= Beginning of Section =
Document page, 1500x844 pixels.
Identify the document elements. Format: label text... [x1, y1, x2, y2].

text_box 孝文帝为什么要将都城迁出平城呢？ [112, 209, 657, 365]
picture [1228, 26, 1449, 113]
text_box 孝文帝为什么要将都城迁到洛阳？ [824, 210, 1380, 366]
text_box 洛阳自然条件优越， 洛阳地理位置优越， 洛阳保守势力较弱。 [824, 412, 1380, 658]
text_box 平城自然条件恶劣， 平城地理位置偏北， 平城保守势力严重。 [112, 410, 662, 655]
= End of Section =
= Beginning of Section =
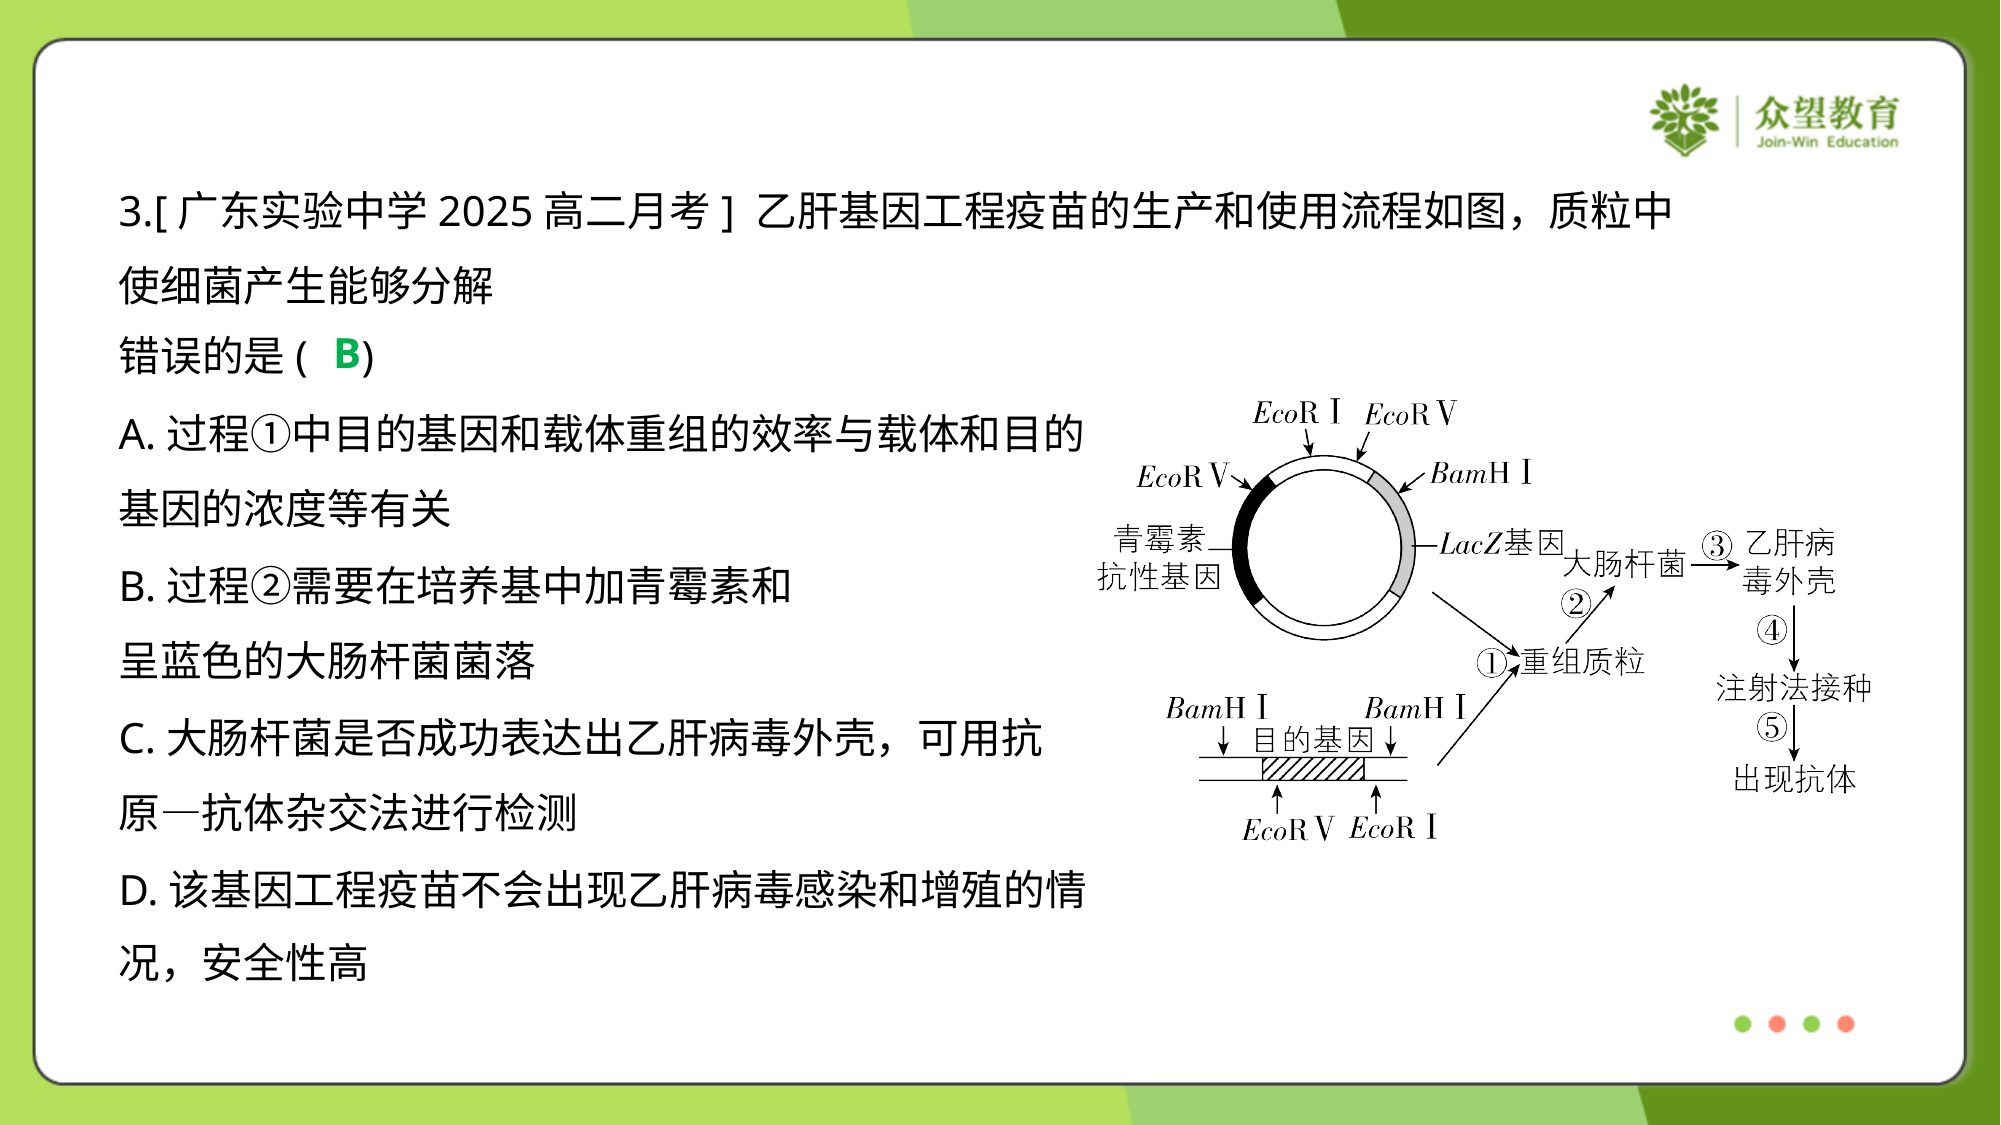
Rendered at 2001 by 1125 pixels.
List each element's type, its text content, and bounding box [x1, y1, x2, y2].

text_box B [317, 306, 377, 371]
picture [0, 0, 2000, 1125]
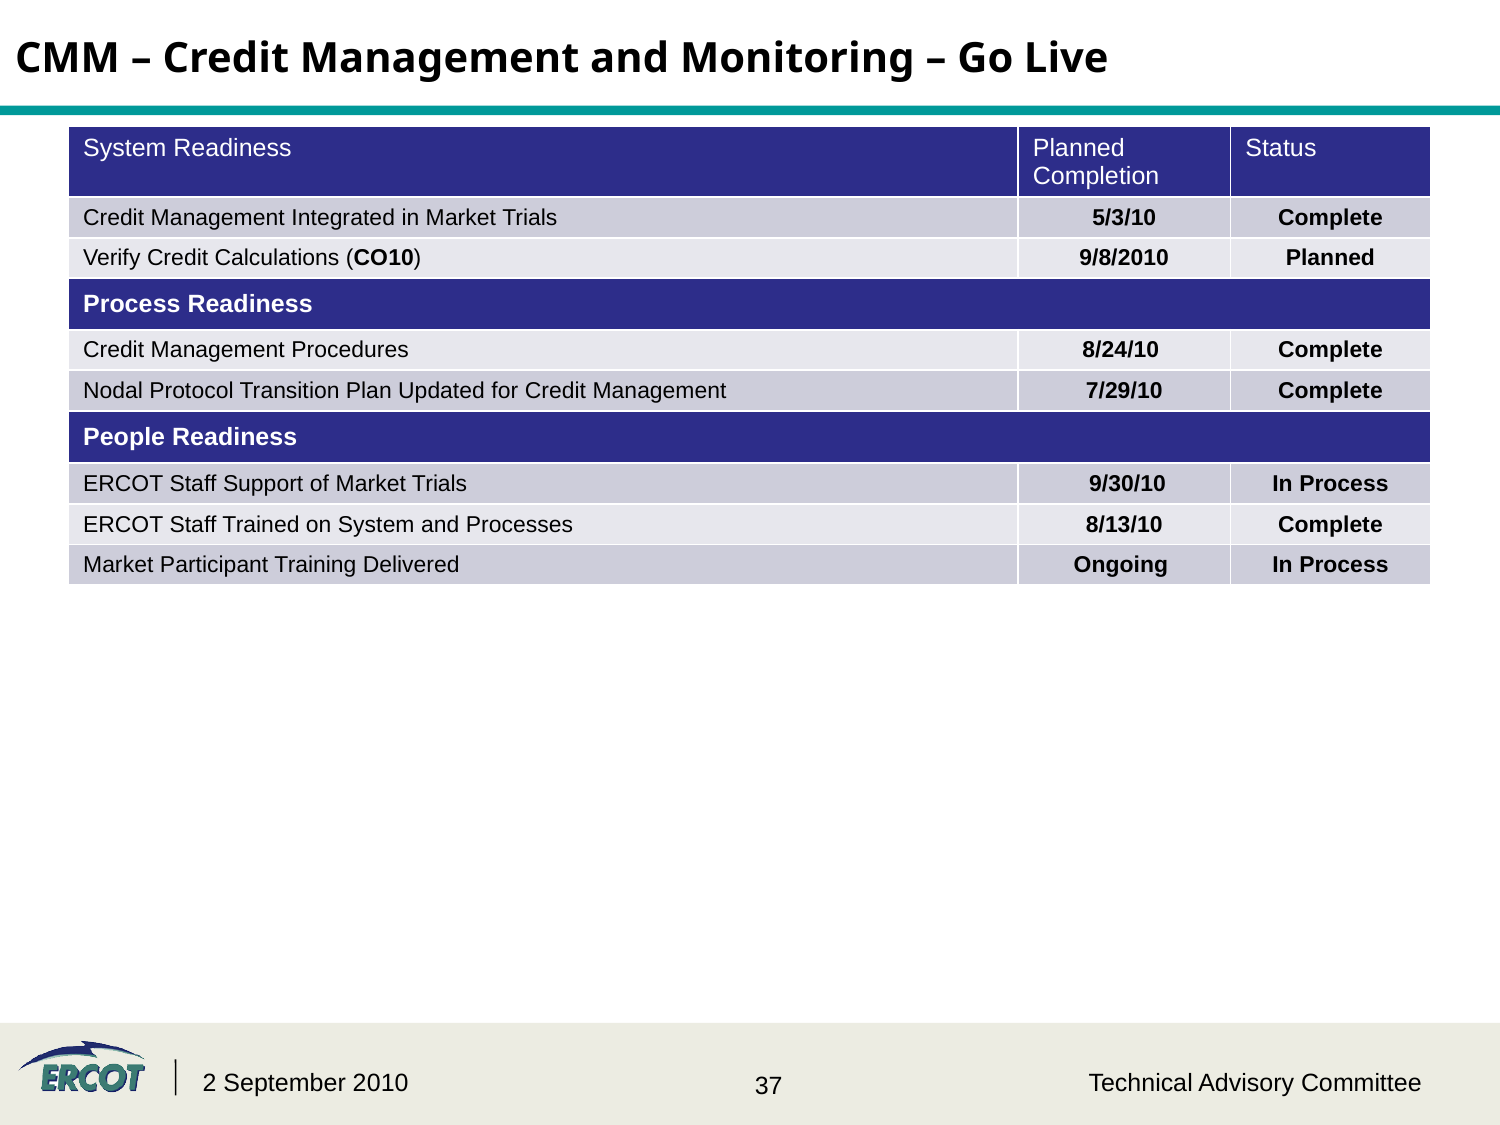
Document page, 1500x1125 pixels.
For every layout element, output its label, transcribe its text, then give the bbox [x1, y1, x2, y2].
= End of Section =
What is being asked: With the pictures removed from your copy, retype the lines above from the one that contains "List each element's" through the one that contains "For every layout", exactly.

Answer box:
List each element's type, its text content, and bounding box [x1, y1, x2, y2].

text_box B [317, 306, 377, 371]
picture [0, 0, 2000, 1125]
Document page, 1500x1125 pixels.
For every layout element, output its label, transcribe its text, then give the bbox [x1, y1, x2, y2].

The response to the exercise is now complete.